[[ SUPPLIED RECORDS, beginning ]]

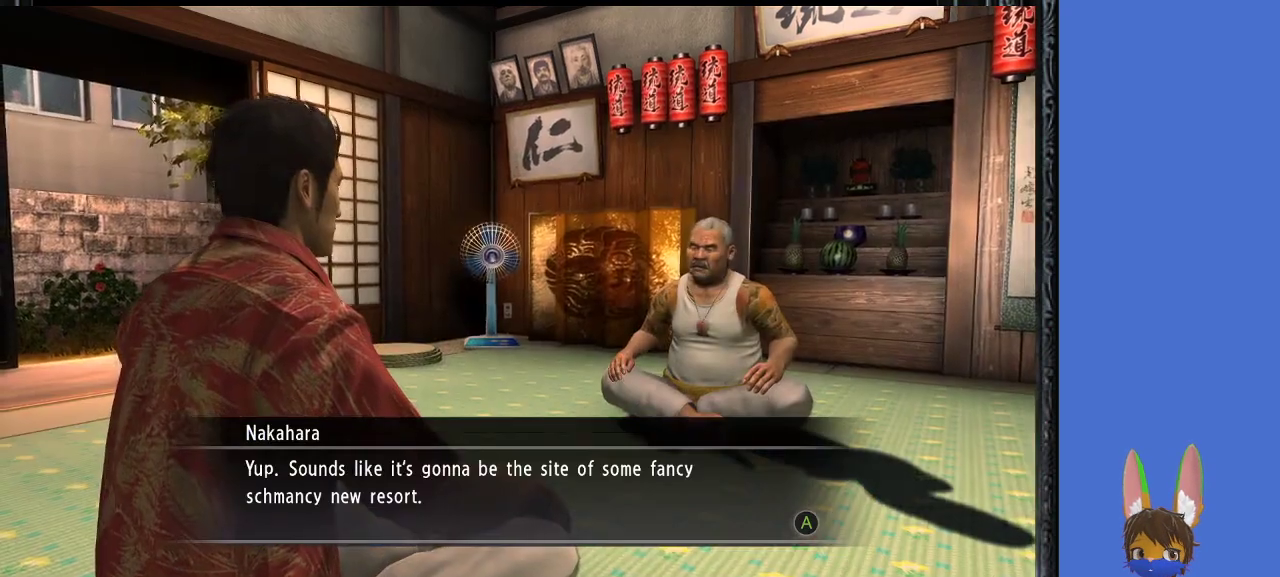
{"buttons": [], "left_stick": "center", "right_stick": "center", "events": []}
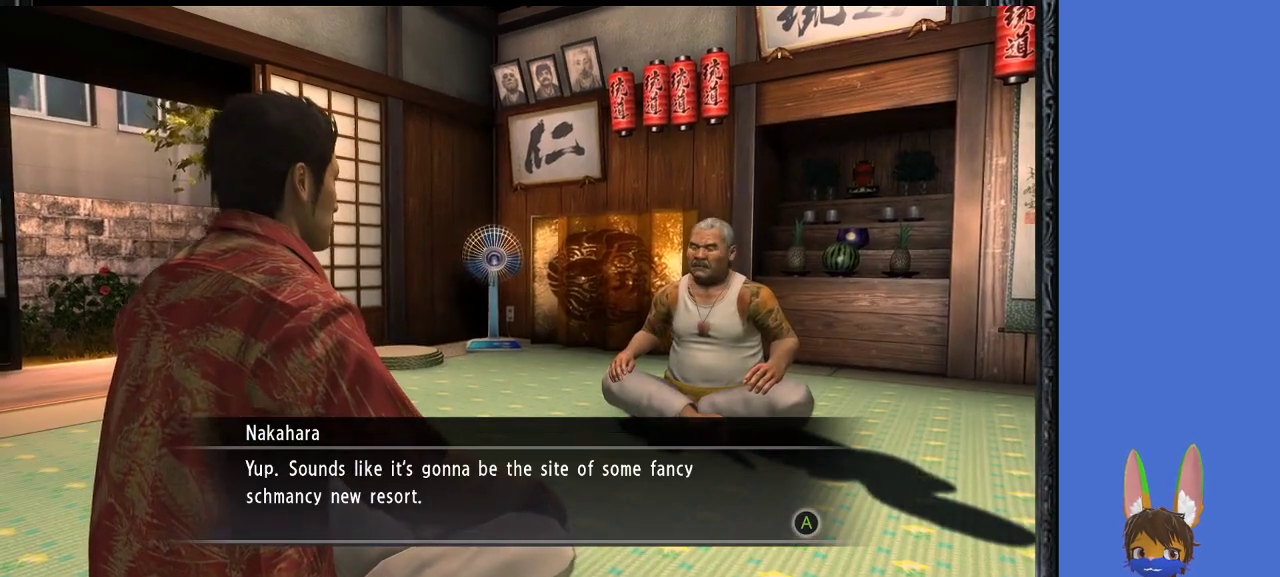
{"buttons": [], "left_stick": "center", "right_stick": "center", "events": []}
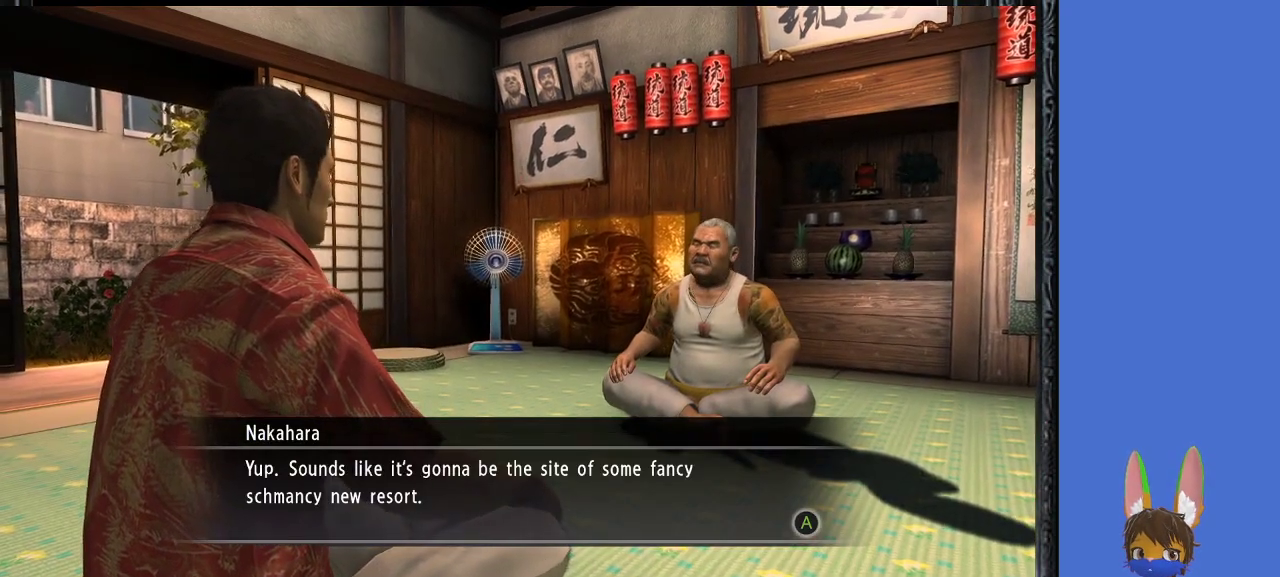
{"buttons": [], "left_stick": "center", "right_stick": "center", "events": []}
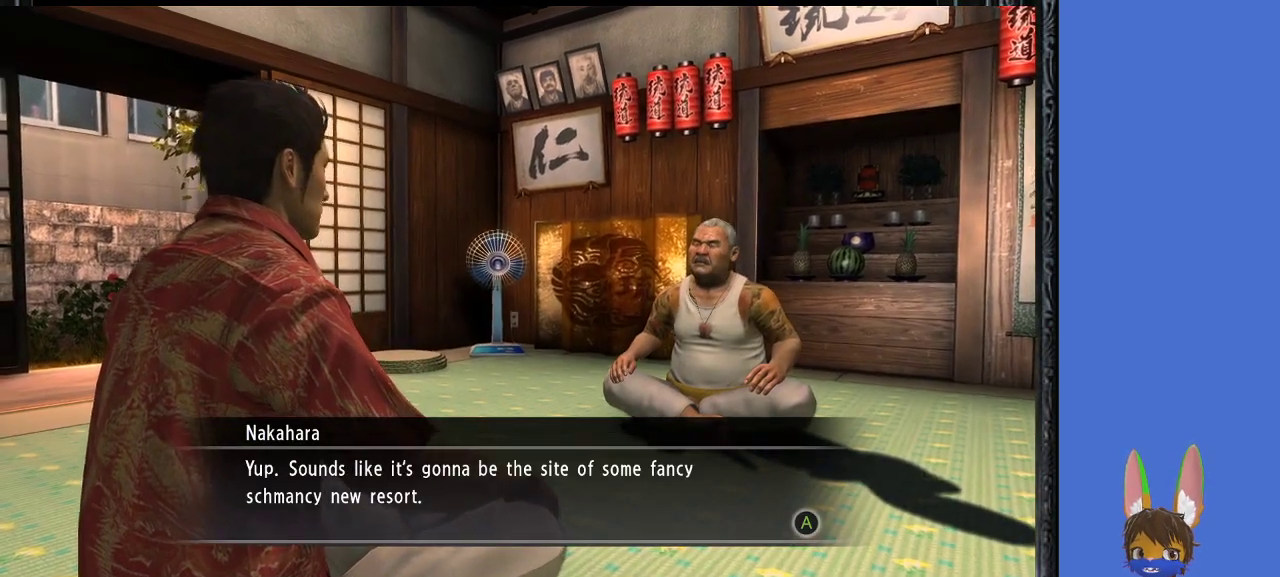
{"buttons": [], "left_stick": "center", "right_stick": "center", "events": []}
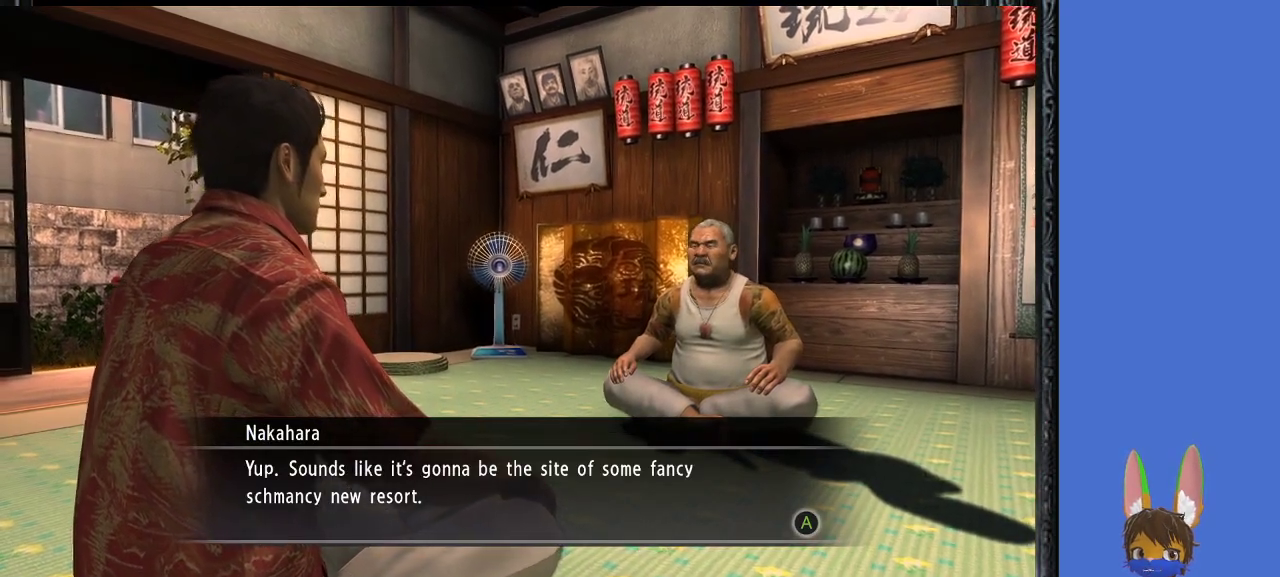
{"buttons": [], "left_stick": "center", "right_stick": "center", "events": []}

[[ SUPPLIED RECORDS, end ]]

_WORK INSTRUCTION:_ In the answer, the entries should be restated verbatim, with all pictures omitted.

_RESPONSE BELOW:_
{"buttons": [], "left_stick": "center", "right_stick": "center", "events": []}
{"buttons": [], "left_stick": "center", "right_stick": "center", "events": []}
{"buttons": [], "left_stick": "center", "right_stick": "center", "events": []}
{"buttons": [], "left_stick": "center", "right_stick": "center", "events": []}
{"buttons": [], "left_stick": "center", "right_stick": "center", "events": []}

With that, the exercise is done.